■ Record set ■
--------------------

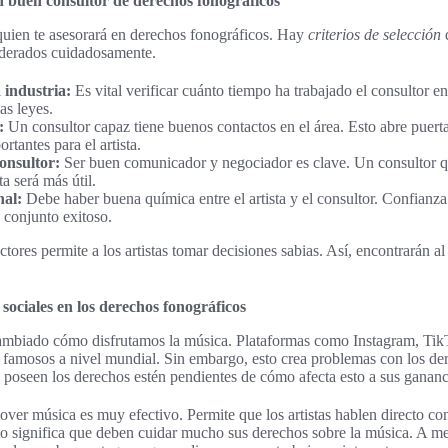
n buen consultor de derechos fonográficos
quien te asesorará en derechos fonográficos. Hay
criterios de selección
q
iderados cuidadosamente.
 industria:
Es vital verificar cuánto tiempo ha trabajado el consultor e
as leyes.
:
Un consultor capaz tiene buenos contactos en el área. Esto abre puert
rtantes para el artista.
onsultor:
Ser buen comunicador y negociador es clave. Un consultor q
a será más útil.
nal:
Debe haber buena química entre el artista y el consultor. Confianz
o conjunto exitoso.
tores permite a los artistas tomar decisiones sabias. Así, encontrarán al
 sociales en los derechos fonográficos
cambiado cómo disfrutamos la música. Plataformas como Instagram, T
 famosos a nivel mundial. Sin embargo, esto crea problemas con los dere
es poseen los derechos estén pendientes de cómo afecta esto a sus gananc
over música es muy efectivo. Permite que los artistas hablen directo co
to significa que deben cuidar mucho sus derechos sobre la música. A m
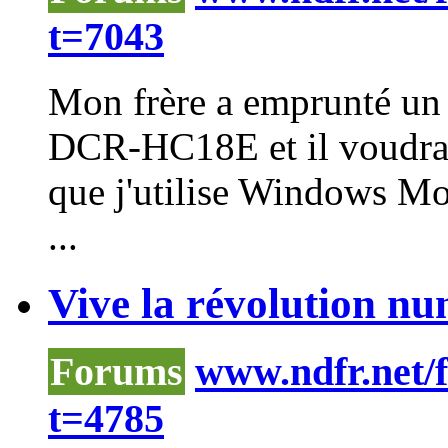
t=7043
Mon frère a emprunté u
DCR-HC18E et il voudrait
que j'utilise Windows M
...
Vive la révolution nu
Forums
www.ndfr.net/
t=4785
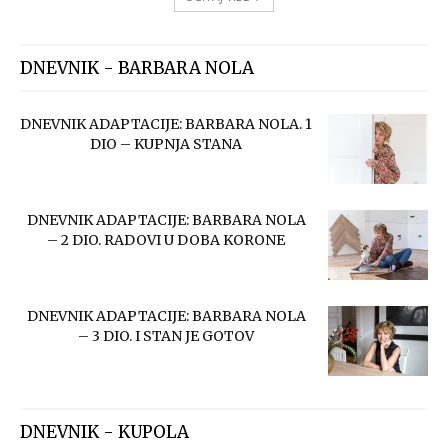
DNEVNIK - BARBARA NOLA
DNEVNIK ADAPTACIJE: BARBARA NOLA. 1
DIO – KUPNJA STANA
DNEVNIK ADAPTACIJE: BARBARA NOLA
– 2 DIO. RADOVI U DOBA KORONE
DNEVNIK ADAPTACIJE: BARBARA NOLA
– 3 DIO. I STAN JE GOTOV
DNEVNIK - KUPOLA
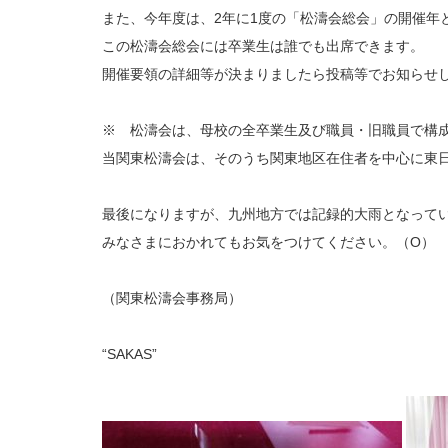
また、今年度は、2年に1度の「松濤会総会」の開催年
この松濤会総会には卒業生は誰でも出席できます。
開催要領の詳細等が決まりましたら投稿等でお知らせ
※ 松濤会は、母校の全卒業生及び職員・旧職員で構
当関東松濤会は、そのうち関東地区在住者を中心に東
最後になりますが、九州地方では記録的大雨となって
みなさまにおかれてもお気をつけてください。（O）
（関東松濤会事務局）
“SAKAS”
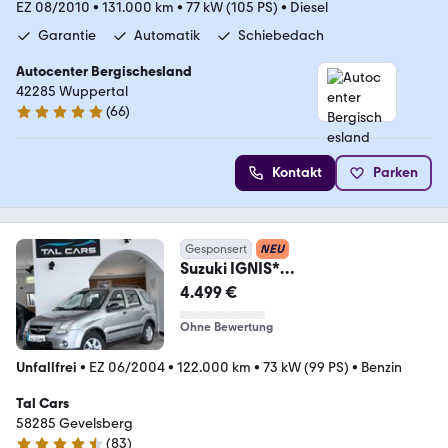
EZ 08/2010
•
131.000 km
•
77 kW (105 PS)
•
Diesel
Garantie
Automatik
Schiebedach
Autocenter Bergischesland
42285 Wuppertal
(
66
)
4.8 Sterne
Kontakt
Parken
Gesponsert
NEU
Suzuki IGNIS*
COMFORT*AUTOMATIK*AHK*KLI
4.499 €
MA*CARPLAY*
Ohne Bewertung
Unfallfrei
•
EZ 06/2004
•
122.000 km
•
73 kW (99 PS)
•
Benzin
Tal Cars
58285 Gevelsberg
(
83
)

--------------------

■ The task ■
Look through the records above for the string "cómo", then copy every line that has it.

■ Solved exercise ■
cambiado cómo disfrutamos la música. Plataformas como Instagram, T
es poseen los derechos estén pendientes de cómo afecta esto a sus gananc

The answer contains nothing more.